Problem formulation/example
Consider the latin character á
, which can be represented as
\xe1
in hex\u00e1
in 16-bit hex\U000000e1
in 32-bit hex
In the following code block, I'm decomposing the latin-1 character into an equivalent character with the accent removed (i.e. from á
to a
):
import unicodedata
decomposed = unicodedata.normalize('NFD', '\xe1')
encoded = decomposed.encode("utf-8")
letter = chr(list(encoded)[0])
print(letter)
(Any of the three bullet-pointed formats could have been used in the second argument of unicodedata.normalize()
.)
My issue
My issue is in trying to generalise this, whereby the second argument to normalize()

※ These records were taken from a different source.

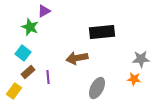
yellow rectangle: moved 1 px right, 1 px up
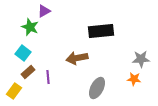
black rectangle: moved 1 px left, 1 px up
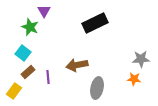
purple triangle: rotated 32 degrees counterclockwise
black rectangle: moved 6 px left, 8 px up; rotated 20 degrees counterclockwise
brown arrow: moved 7 px down
gray ellipse: rotated 15 degrees counterclockwise
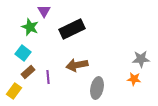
black rectangle: moved 23 px left, 6 px down
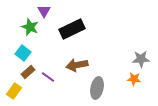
purple line: rotated 48 degrees counterclockwise
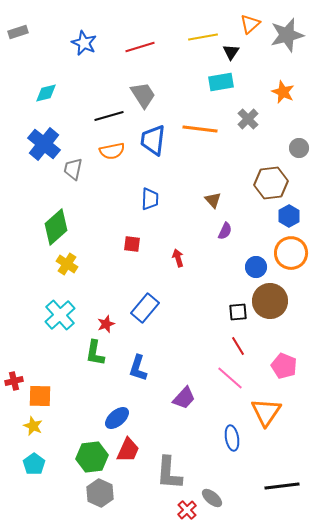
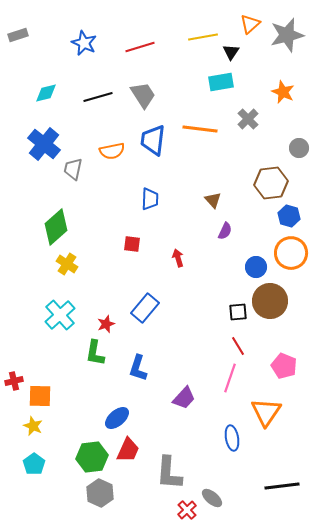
gray rectangle at (18, 32): moved 3 px down
black line at (109, 116): moved 11 px left, 19 px up
blue hexagon at (289, 216): rotated 15 degrees counterclockwise
pink line at (230, 378): rotated 68 degrees clockwise
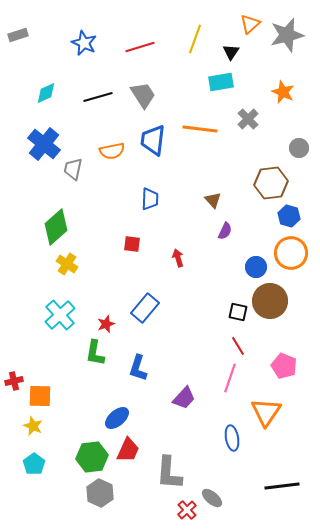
yellow line at (203, 37): moved 8 px left, 2 px down; rotated 60 degrees counterclockwise
cyan diamond at (46, 93): rotated 10 degrees counterclockwise
black square at (238, 312): rotated 18 degrees clockwise
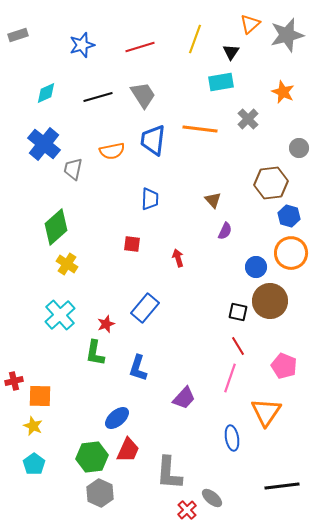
blue star at (84, 43): moved 2 px left, 2 px down; rotated 30 degrees clockwise
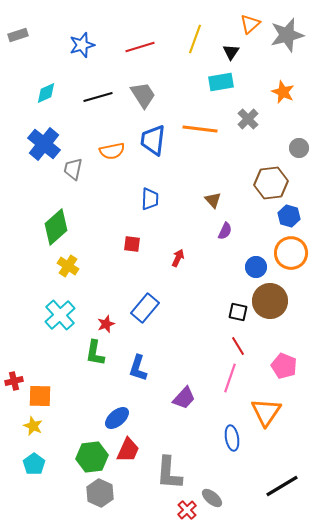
red arrow at (178, 258): rotated 42 degrees clockwise
yellow cross at (67, 264): moved 1 px right, 2 px down
black line at (282, 486): rotated 24 degrees counterclockwise
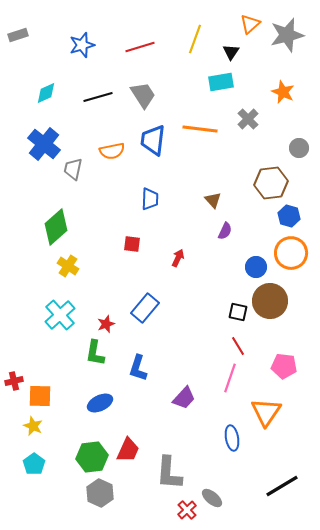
pink pentagon at (284, 366): rotated 15 degrees counterclockwise
blue ellipse at (117, 418): moved 17 px left, 15 px up; rotated 15 degrees clockwise
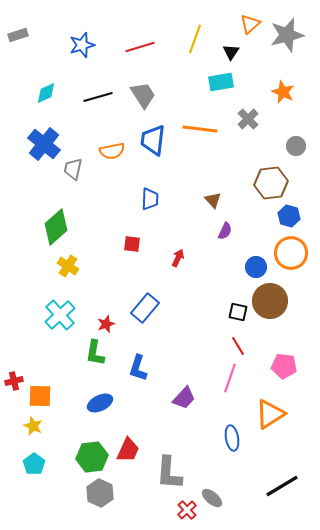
gray circle at (299, 148): moved 3 px left, 2 px up
orange triangle at (266, 412): moved 4 px right, 2 px down; rotated 24 degrees clockwise
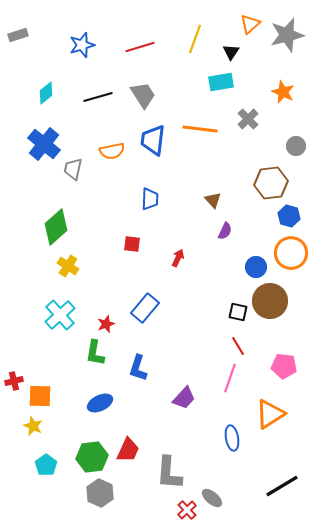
cyan diamond at (46, 93): rotated 15 degrees counterclockwise
cyan pentagon at (34, 464): moved 12 px right, 1 px down
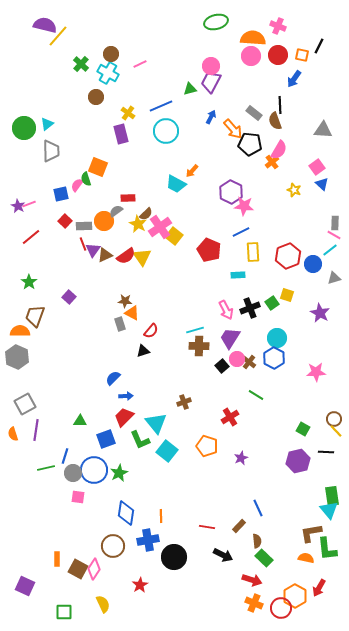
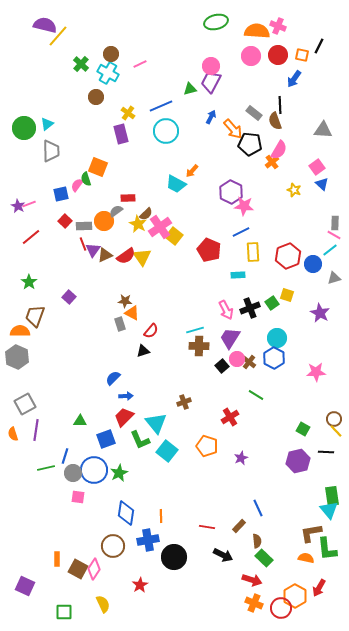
orange semicircle at (253, 38): moved 4 px right, 7 px up
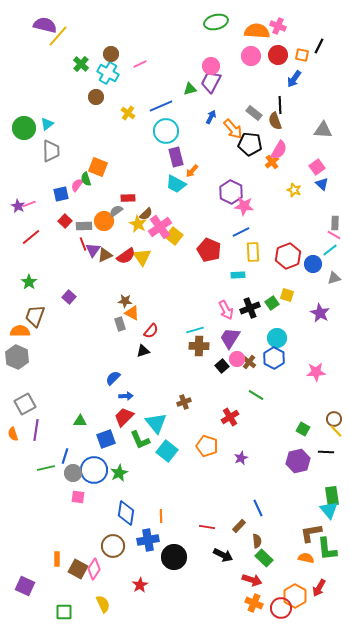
purple rectangle at (121, 134): moved 55 px right, 23 px down
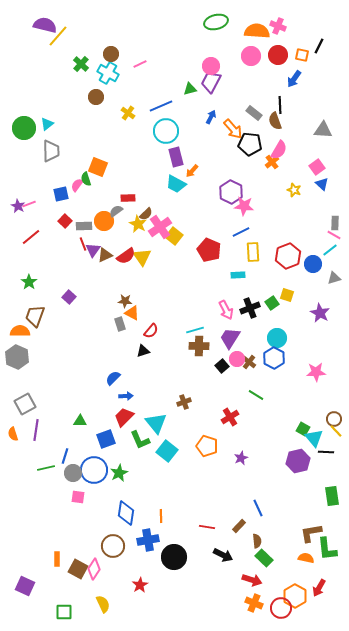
cyan triangle at (329, 510): moved 15 px left, 72 px up
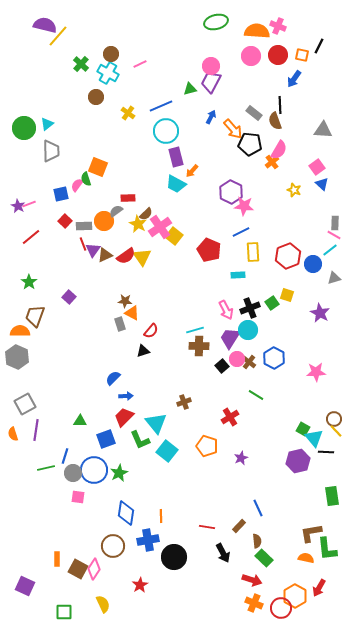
cyan circle at (277, 338): moved 29 px left, 8 px up
black arrow at (223, 555): moved 2 px up; rotated 36 degrees clockwise
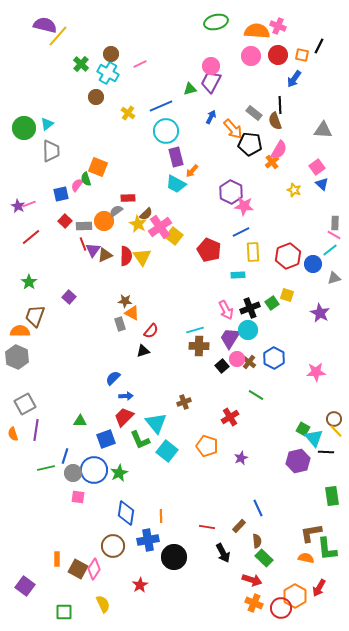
red semicircle at (126, 256): rotated 54 degrees counterclockwise
purple square at (25, 586): rotated 12 degrees clockwise
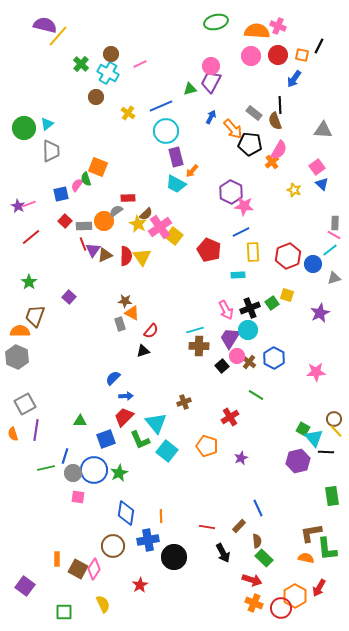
purple star at (320, 313): rotated 18 degrees clockwise
pink circle at (237, 359): moved 3 px up
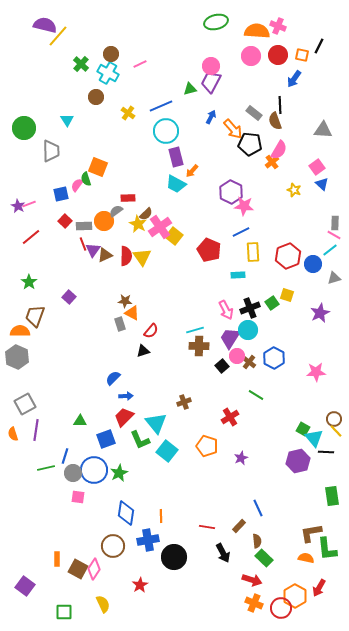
cyan triangle at (47, 124): moved 20 px right, 4 px up; rotated 24 degrees counterclockwise
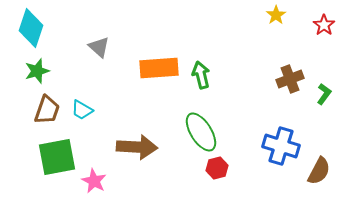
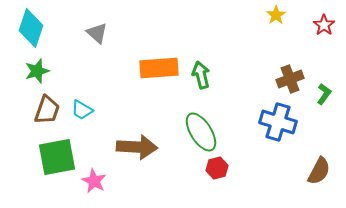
gray triangle: moved 2 px left, 14 px up
blue cross: moved 3 px left, 24 px up
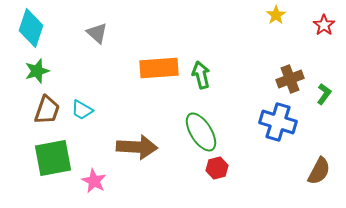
green square: moved 4 px left, 1 px down
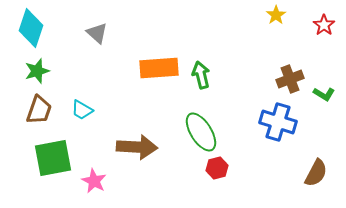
green L-shape: rotated 85 degrees clockwise
brown trapezoid: moved 8 px left
brown semicircle: moved 3 px left, 2 px down
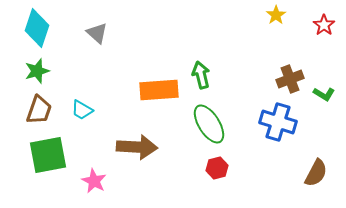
cyan diamond: moved 6 px right
orange rectangle: moved 22 px down
green ellipse: moved 8 px right, 8 px up
green square: moved 5 px left, 3 px up
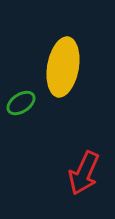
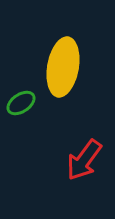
red arrow: moved 13 px up; rotated 12 degrees clockwise
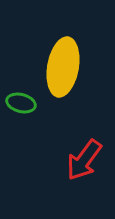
green ellipse: rotated 48 degrees clockwise
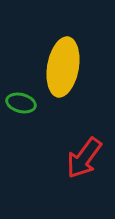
red arrow: moved 2 px up
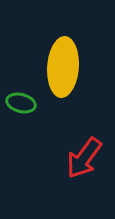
yellow ellipse: rotated 6 degrees counterclockwise
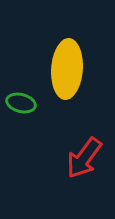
yellow ellipse: moved 4 px right, 2 px down
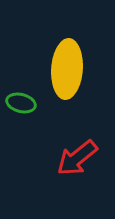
red arrow: moved 7 px left; rotated 15 degrees clockwise
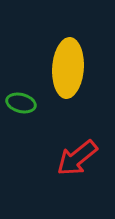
yellow ellipse: moved 1 px right, 1 px up
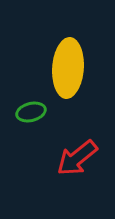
green ellipse: moved 10 px right, 9 px down; rotated 28 degrees counterclockwise
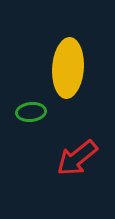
green ellipse: rotated 8 degrees clockwise
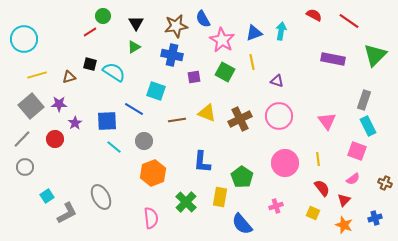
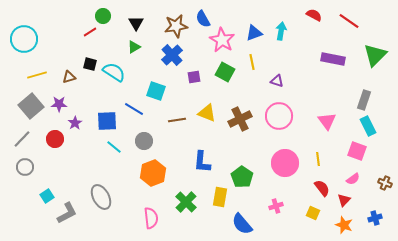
blue cross at (172, 55): rotated 35 degrees clockwise
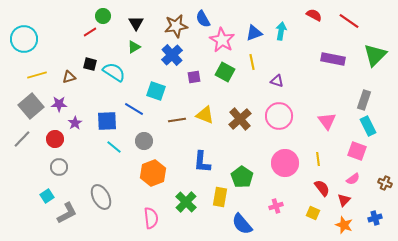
yellow triangle at (207, 113): moved 2 px left, 2 px down
brown cross at (240, 119): rotated 15 degrees counterclockwise
gray circle at (25, 167): moved 34 px right
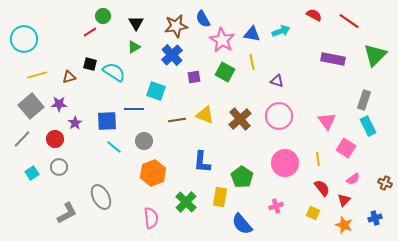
cyan arrow at (281, 31): rotated 60 degrees clockwise
blue triangle at (254, 33): moved 2 px left, 1 px down; rotated 30 degrees clockwise
blue line at (134, 109): rotated 30 degrees counterclockwise
pink square at (357, 151): moved 11 px left, 3 px up; rotated 12 degrees clockwise
cyan square at (47, 196): moved 15 px left, 23 px up
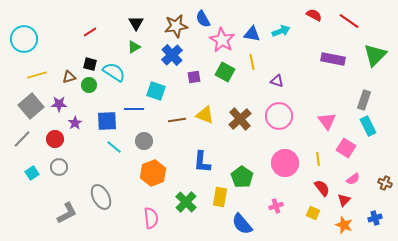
green circle at (103, 16): moved 14 px left, 69 px down
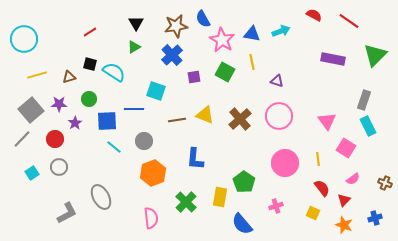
green circle at (89, 85): moved 14 px down
gray square at (31, 106): moved 4 px down
blue L-shape at (202, 162): moved 7 px left, 3 px up
green pentagon at (242, 177): moved 2 px right, 5 px down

is to be an assigned variable.
I'm struggling to do this without explicitly entering the string into the formula because of the escaped backslash.
Example attempt
latin = "á"
a = ascii(latin) # print(a) gives '\xe1'
decomposed = unicodedata.normalize('NFD', a)
encoded = decomposed.encode("utf-8")
letter = chr(list(encoded)[0])
This won't work because the argument a
is interpreted as '\\xe1'
instead of '\xe1'
.
Other attempts to get the hex representation and construct a string by concatenating \x
to it won't work either, for the same reason.